West Point Buddy Tournament and Eating Spotted Bass

Last Saturday nine two-man teams fished a Potato Creek Bassmasters Buddy Tournament at West Point. I should say two-person teams. There were some wives fishing as well as children and grandkids. A club member could bring anyone they wanted as a partner. It was pretty day even if a little cool first thing that morning.

In this tournament each team could weigh in their best five bass, so it was really a per boat limit. I think all nine teams weighed in a limit. We had prizes for the top three places and big fish.

Jordan McDonald fished with me and, thanks to Jordan, we placed second with about 12.5 pounds and had big fish with a 5.87 pound largemouth Jordan landed at 2:00 PM. There were two other largemouth weighing over five pounds each weighed in, both by the first place team. They had five weighing over 14 pounds.

Jordan and I started throwing topwater baits on a point and quickly caught three small spotted bass, big enough to keep but not really what we wanted. Jordan set the pace for the day, catching the biggest of the three.

We fished shady banks until the sun got high and caught some more keeper spots but, again, not what we wanted.

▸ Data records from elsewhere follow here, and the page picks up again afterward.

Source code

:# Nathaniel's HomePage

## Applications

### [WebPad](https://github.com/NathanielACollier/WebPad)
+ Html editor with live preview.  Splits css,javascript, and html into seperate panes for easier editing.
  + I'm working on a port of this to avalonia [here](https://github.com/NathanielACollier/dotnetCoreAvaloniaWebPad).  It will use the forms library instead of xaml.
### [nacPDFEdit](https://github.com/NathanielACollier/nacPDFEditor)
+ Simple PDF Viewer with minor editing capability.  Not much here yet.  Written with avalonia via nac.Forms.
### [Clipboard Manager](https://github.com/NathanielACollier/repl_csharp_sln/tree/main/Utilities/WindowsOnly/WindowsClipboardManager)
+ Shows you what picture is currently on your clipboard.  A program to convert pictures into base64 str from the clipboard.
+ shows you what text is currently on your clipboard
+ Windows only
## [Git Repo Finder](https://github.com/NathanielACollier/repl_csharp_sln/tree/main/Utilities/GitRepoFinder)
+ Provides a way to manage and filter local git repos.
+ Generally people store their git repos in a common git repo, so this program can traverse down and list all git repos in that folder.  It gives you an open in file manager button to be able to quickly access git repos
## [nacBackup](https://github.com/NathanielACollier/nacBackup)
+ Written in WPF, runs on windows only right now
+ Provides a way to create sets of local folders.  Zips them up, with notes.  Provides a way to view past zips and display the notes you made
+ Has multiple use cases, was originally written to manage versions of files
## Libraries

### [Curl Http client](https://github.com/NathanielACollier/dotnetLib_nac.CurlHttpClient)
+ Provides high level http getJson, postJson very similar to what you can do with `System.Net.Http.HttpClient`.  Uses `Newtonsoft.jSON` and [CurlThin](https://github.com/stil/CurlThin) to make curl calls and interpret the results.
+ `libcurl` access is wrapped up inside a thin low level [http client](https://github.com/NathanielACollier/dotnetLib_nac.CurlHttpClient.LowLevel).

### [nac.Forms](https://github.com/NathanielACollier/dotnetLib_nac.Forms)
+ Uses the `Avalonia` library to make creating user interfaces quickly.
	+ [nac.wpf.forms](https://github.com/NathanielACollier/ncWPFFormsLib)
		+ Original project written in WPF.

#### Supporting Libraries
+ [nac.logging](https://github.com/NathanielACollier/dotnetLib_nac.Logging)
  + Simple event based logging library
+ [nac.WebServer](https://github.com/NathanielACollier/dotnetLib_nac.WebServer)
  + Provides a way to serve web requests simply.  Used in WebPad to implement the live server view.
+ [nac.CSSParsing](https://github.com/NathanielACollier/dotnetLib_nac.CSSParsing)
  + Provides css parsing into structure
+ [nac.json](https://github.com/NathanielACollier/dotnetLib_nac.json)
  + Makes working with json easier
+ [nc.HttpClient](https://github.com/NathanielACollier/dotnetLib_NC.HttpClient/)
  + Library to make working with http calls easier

At about 10:00 we ran to a deep bank with two blown down trees on it. I caught a keeper largemouth on top over them but Jordan got a bigger one on a jig and pig, and lost two more good size fish.

By noon we had about ten fish and we found some keeper spots on a roadbed but only one of them was big enough to cull one of our best five. I caught it on a jig head worm. With only an hour left to fish, at 2:00 PM, we decided to try the trees one more time. Almost as soon as we stopped Jordan set the hook on a big fish.

I got the net and went to the back of the boat, but the way the fish fought, staying down deep, we thought it might be a catfish. And when it came under the boat down several feet deep I saw it and was sure it was a cat. I went back to the front of the boat to keep it from drifting into the trees.

Suddenly Jordan yelled “its a bass!” The fish had come to the top where he could see it. I managed to get back there and net the 5.87 that was big fish for the day. I think Jordan caught either three or four of the five we weighed in that day.

We had a lot of fun and could have kept over a dozen eating size spotted bass. That is a good plan if you want fish to eat. Go to West Point and catch spots to eat and let the largemouth go. Spots have about overrun the lake, but largemouth seem to be making something of a come-back there. A good many of the fish weighed in Saturday were largemouth.

Spots are not native to Georgia waters and are not good for most of our lakes. Fishermen have “mid-night stocked” them in Jackson and Russell, and they have gotten into West Point, Bartletts Ferry and even Clarks Hill, maybe by illegal stocking but maybe from natural movement from upstream lakes where they were illegally stocked many years ago.

Spots are fun to catch but they don’t grow as fast and don’t get as big as largemouth. Lanier is an exception with its deep clear water, standing timber and blueback herring, also stocked illegally. There they grow to quality size and fishermen think other lakes will be the same.

In Alabama lakes, especially the Coosa River lakes, they are native and do grow to quality size. But conditions there are different. Fishermen may have hurt our lakes over the long term by messing with Mother Nature.

So if you want some bass to eat go to a lake where spots are not native and keep a limit, ten per person, to eat. There is no size limit on them anywhere in Georgia except at Lanier so you can keep those 10 and 11 inch fish. They are a good eating size.

Catch a bunch of spots to eat, have some good meals and fun catching them, and help the lakes at the same time.